No wonder Kathy Dryer, a 10-year veteran at Spirit, thought the offer was stingy. “We’re supposed to ramp up,” Dryer told local news station KAKE. “We’re going to be building more and more and more and more planes.”
Boeing was slated to ramp up production, boosting the output of the company’s 737 Max jets to 38 per month up from 31 in May, along with other production increases.
The deal would also have changed Sunday overtime from mandatory to voluntary, but workers would still be scheduled for two consecutive Saturdays—the schedule goes two weeks on, one off. That was a sore point for workers, because it meant they would have to dip into their paid time off to take off Saturday if they wanted to have a solid weekend.
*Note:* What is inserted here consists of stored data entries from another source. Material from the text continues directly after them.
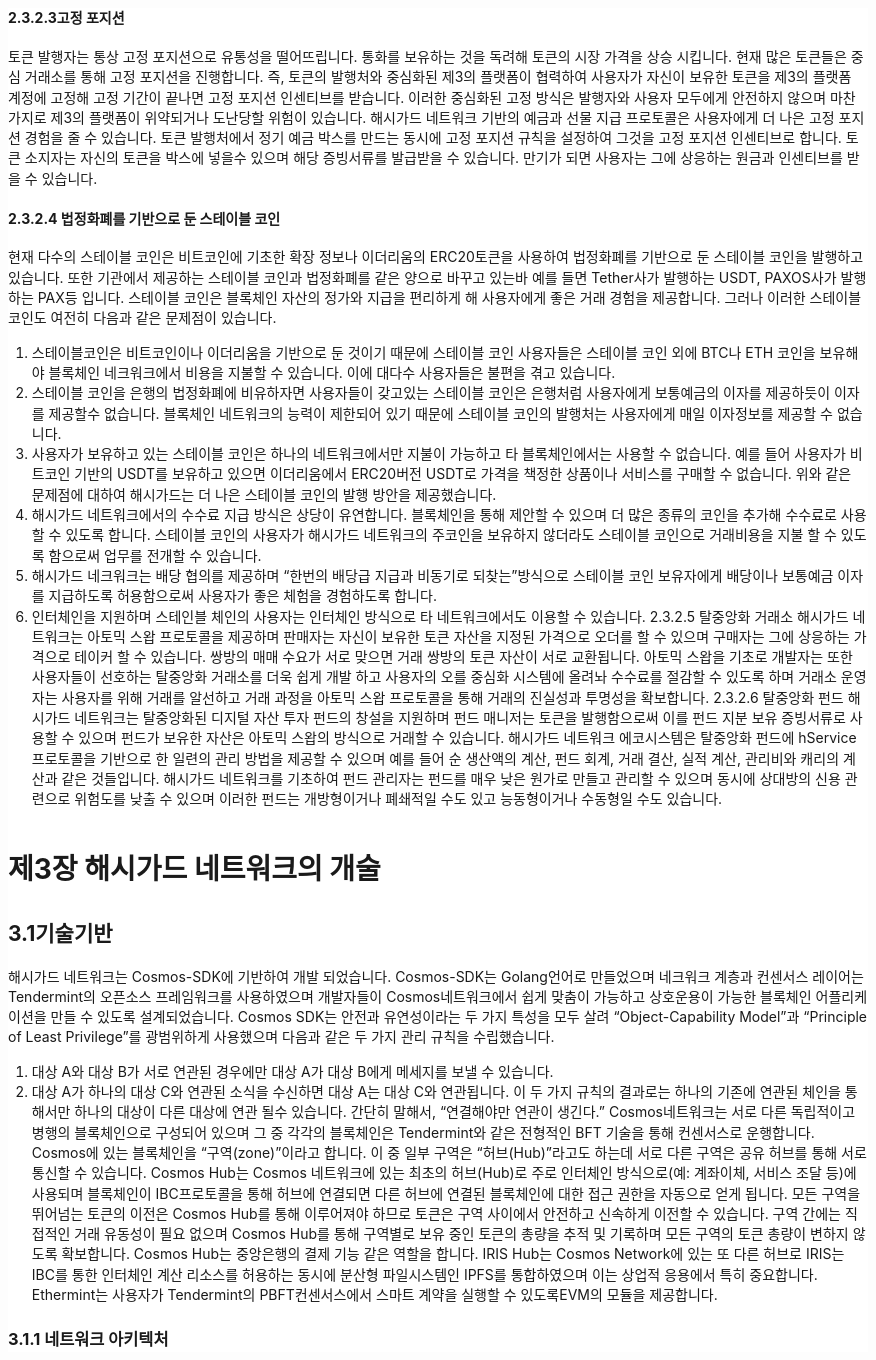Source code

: #### 2.3.2.3고정 포지션
토큰 발행자는 통상 고정 포지션으로 유통성을 떨어뜨립니다. 통화를 보유하는 것을 독려해 토큰의 시장 가격을 상승 시킵니다. 현재 많은 토큰들은 중심 거래소를 통해 고정 포지션을 진행합니다. 즉, 토큰의 발행처와 중심화된 제3의 플랫폼이 협력하여 사용자가 자신이 보유한 토큰을 제3의 플랫폼 계정에 고정해 고정 기간이 끝나면 고정 포지션 인센티브를 받습니다. 이러한 중심화된 고정 방식은 발행자와 사용자 모두에게 안전하지 않으며 마찬가지로 제3의 플랫폼이 위약되거나 도난당할 위험이 있습니다. 해시가드 네트워크 기반의 예금과 선물 지급 프로토콜은 사용자에게 더 나은 고정 포지션 경험을 줄 수 있습니다. 토큰 발행처에서 정기 예금 박스를 만드는 동시에 고정 포지션 규칙을 설정하여 그것을 고정 포지션 인센티브로 합니다. 토큰 소지자는 자신의 토큰을 박스에 넣을수 있으며 해당 증빙서류를 발급받을 수 있습니다. 만기가 되면 사용자는 그에 상응하는 원금과 인센티브를 받을 수 있습니다.
#### 2.3.2.4 법정화폐를 기반으로 둔 스테이블 코인
현재 다수의 스테이블 코인은 비트코인에 기초한 확장 정보나 이더리움의 ERC20토큰을 사용하여 법정화폐를 기반으로 둔 스테이블 코인을 발행하고 있습니다. 또한 기관에서 제공하는 스테이블 코인과 법정화폐를 같은 양으로 바꾸고 있는바 예를 들면 Tether사가 발행하는 USDT, PAXOS사가 발행하는 PAX등 입니다. 스테이블 코인은 블록체인 자산의 정가와 지급을 편리하게 해 사용자에게 좋은 거래 경험을 제공합니다. 그러나 이러한 스테이블 코인도 여전히 다음과 같은 문제점이 있습니다.
1. 스테이블코인은 비트코인이나 이더리움을 기반으로 둔 것이기 때문에 스테이블 코인 사용자들은 스테이블 코인 외에 BTC나 ETH 코인을 보유해야 블록체인 네크워크에서 비용을 지불할 수 있습니다. 이에 대다수 사용자들은 불편을 겪고 있습니다.
2. 스테이블 코인을 은행의 법정화폐에 비유하자면 사용자들이 갖고있는 스테이블 코인은 은행처럼 사용자에게 보통예금의 이자를 제공하듯이 이자를 제공할수 없습니다. 블록체인 네트워크의 능력이 제한되어 있기 때문에 스테이블 코인의 발행처는 사용자에게 매일 이자정보를 제공할 수 없습니다.
3. 사용자가 보유하고 있는 스테이블 코인은 하나의 네트워크에서만 지불이 가능하고 타 블록체인에서는 사용할 수 없습니다. 예를 들어 사용자가 비트코인 기반의 USDT를 보유하고 있으면 이더리움에서 ERC20버전 USDT로 가격을 책정한 상품이나 서비스를 구매할 수 없습니다.
위와 같은 문제점에 대하여 해시가드는 더 나은 스테이블 코인의 발행 방안을 제공했습니다.
4. 해시가드 네트워크에서의 수수료 지급 방식은 상당이 유연합니다. 블록체인을 통해 제안할 수 있으며 더 많은 종류의 코인을 추가해 수수료로 사용할 수 있도록 합니다. 스테이블 코인의 사용자가 해시가드 네트워크의 주코인을 보유하지 않더라도 스테이블 코인으로 거래비용을 지불 할 수 있도록 함으로써 업무를 전개할 수 있습니다.
5. 해시가드 네크워크는 배당 협의를 제공하며 “한번의 배당급 지급과 비동기로 되찾는”방식으로 스테이블 코인 보유자에게 배당이나 보통예금 이자를 지급하도록 허용함으로써 사용자가 좋은 체험을 경험하도록 합니다.
6. 인터체인을 지원하며 스테인블 체인의 사용자는 인터체인 방식으로 타 네트워크에서도 이용할 수 있습니다.
2.3.2.5 탈중앙화 거래소
해시가드 네트워크는 아토믹 스왑 프로토콜을 제공하며 판매자는 자신이 보유한 토큰 자산을 지정된 가격으로 오더를 할 수 있으며 구매자는 그에 상응하는 가격으로 테이커 할 수 있습니다. 쌍방의 매매 수요가 서로 맞으면 거래 쌍방의 토큰 자산이 서로 교환됩니다.
아토믹 스왑을 기초로 개발자는 또한 사용자들이 선호하는 탈중앙화 거래소를 더욱 쉽게 개발
하고 사용자의 오를 중심화 시스템에 올려놔 수수료를 절감할 수 있도록 하며 거래소 운영자는 사용자를 위해 거래를 알선하고 거래 과정을 아토믹 스왑 프로토콜을 통해 거래의 진실성과 투명성을 확보합니다.
2.3.2.6 탈중앙화 펀드
해시가드 네트워크는 탈중앙화된 디지털 자산 투자 펀드의 창설을 지원하며 펀드 매니저는 토큰을 발행함으로써 이를 펀드 지분 보유 증빙서류로 사용할 수 있으며 펀드가 보유한 자산은 아토믹 스왑의 방식으로 거래할 수 있습니다. 해시가드 네트워크 에코시스템은 탈중앙화 펀드에  hService프로토콜을 기반으로 한 일련의 관리 방법을 제공할 수 있으며 예를 들어 순 생산액의 계산, 펀드 회계, 거래 결산, 실적 계산, 관리비와 캐리의 계산과 같은 것들입니다. 해시가드 네트워크를 기초하여 펀드 관리자는 펀드를 매우 낮은 원가로 만들고 관리할 수 있으며 동시에 상대방의 신용 관련으로 위험도를 낮출 수 있으며 이러한 펀드는 개방형이거나 폐쇄적일 수도 있고 능동형이거나 수동형일 수도 있습니다.
# 제3장 해시가드 네트워크의 개술
## 3.1기술기반
해시가드 네트워크는 Cosmos-SDK에 기반하여 개발 되었습니다. Cosmos-SDK는 Golang언어로 만들었으며 네크워크 계층과 컨센서스 레이어는 Tendermint의 오픈소스 프레임워크를 사용하였으며 개발자들이 Cosmos네트워크에서 쉽게 맞춤이 가능하고 상호운용이 가능한 블록체인 어플리케이션을 만들 수 있도록 설계되었습니다. Cosmos SDK는 안전과 유연성이라는 두 가지 특성을 모두 살려 “Object-Capability Model”과 “Principle of Least Privilege”를 광범위하게 사용했으며 다음과 같은 두 가지 관리 규칙을 수립했습니다.
1. 대상 A와 대상 B가 서로 연관된 경우에만 대상 A가 대상 B에게 메세지를 보낼 수 있습니다.
2. 대상 A가 하나의 대상 C와 연관된 소식을 수신하면 대상 A는 대상 C와 연관됩니다.
이 두 가지 규칙의 결과로는 하나의 기존에 연관된 체인을 통해서만 하나의 대상이 다른 대상에 연관 될수 있습니다. 간단히 말해서, “연결해야만 연관이 생긴다.”
Cosmos네트워크는 서로 다른 독립적이고 병행의 블록체인으로 구성되어 있으며 그 중 각각의 블록체인은 Tendermint와 같은 전형적인 BFT 기술을 통해 컨센서스로 운행합니다. Cosmos에 있는 블록체인을 “구역(zone)”이라고 합니다. 이 중 일부 구역은 “허브(Hub)”라고도 하는데 서로 다른 구역은 공유 허브를 통해 서로 통신할 수 있습니다.
Cosmos Hub는 Cosmos 네트워크에 있는 최초의 허브(Hub)로 주로 인터체인 방식으로(예: 계좌이체, 서비스 조달 등)에 사용되며 블록체인이 IBC프로토콜을 통해 허브에 연결되면 다른 허브에 연결된 블록체인에 대한 접근 권한을 자동으로 얻게 됩니다. 모든 구역을 뛰어넘는 토큰의 이전은 Cosmos Hub를 통해 이루어져야 하므로 토큰은 구역 사이에서 안전하고 신속하게 이전할 수 있습니다. 구역 간에는 직접적인 거래 유동성이 필요 없으며 Cosmos Hub를 통해 구역별로 보유 중인 토큰의 총량을 추적 및 기록하며 모든 구역의 토큰 총량이 변하지 않도록 확보합니다. Cosmos Hub는 중앙은행의 결제 기능 같은 역할을 합니다.
IRIS Hub는 Cosmos Network에 있는 또 다른 허브로 IRIS는 IBC를 통한 인터체인 계산 리소스를 허용하는 동시에 분산형 파일시스템인 IPFS를 통합하였으며 이는 상업적 응용에서 특히 중요합니다.
Ethermint는 사용자가 Tendermint의 PBFT컨센서스에서 스마트 계약을 실행할 수 있도록EVM의 모듈을 제공합니다.
### 3.1.1 네트워크 아키텍처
“I’m sure the union thought we’d all be happy with it because we wanted to limit mandatory overtime, but they decided it’d be a good thing to force us to use our PTO, so we didn’t get written up for missing mandatory overtime,” said the worker who asked to be anonymous.
AS GOES SPIRIT, SO GOES BOEING?
When Spirit got that 10-year deal in 2010, analysts speculated that Boeing would be watching its supplier and would try to extract an equally long deal from the 33,000 members of IAM Lodge 751 in Washington state, using as leverage a threat to take production elsewhere.
Sure enough, a few years later that’s exactly what happened. Boeing and IAM leaders forced through a 10-year contract that eliminated the pension and weakened the health benefit. Outrage over the giveaway spurred a reform slate that won a third of the votes in the union’s next international election.
That 10-year deal at Boeing will expire next January. Meanwhile, the Spirit strike could soon halt production of Boeing planes.
In May, Boeing CEO Dave Calhoun recognized the incredible leverage workers at Sprit had and the difficulties the company would have in making contingency plans to weaken the strike’s impact.
“Even if they tried to get ahead of it by virtue of their current production, that will be measured in weeks not in months, so we’re supporting them in every way possible to get to a constructive answer,” Calhoun said.